Records from a data collection:
■ ■ ■ ■ ■ ■ ■

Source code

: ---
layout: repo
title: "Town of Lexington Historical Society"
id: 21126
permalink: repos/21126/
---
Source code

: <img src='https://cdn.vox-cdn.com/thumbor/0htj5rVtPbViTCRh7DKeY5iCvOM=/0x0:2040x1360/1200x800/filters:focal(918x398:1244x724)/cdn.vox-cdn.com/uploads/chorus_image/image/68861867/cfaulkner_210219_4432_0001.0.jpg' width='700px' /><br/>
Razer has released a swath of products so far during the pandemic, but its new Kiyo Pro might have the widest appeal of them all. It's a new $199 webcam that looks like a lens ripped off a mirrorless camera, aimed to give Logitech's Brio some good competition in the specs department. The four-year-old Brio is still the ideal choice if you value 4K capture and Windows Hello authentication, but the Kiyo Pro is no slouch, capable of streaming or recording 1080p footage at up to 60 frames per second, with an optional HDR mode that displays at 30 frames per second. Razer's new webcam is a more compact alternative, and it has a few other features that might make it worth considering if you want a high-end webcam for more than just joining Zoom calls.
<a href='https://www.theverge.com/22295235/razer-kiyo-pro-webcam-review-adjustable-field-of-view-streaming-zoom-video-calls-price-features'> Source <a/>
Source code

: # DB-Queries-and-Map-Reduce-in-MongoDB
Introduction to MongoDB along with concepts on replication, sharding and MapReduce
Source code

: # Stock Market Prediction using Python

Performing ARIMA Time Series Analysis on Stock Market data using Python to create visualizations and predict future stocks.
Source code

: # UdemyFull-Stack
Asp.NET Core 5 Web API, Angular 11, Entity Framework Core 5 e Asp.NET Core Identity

■ ■ ■ ■ ■ ■ ■

__Written task__: Which lines of the data include "Python"? Copy each of them.

__Written reply__:
: # Stock Market Prediction using Python
Performing ARIMA Time Series Analysis on Stock Market data using Python to create visualizations and predict future stocks.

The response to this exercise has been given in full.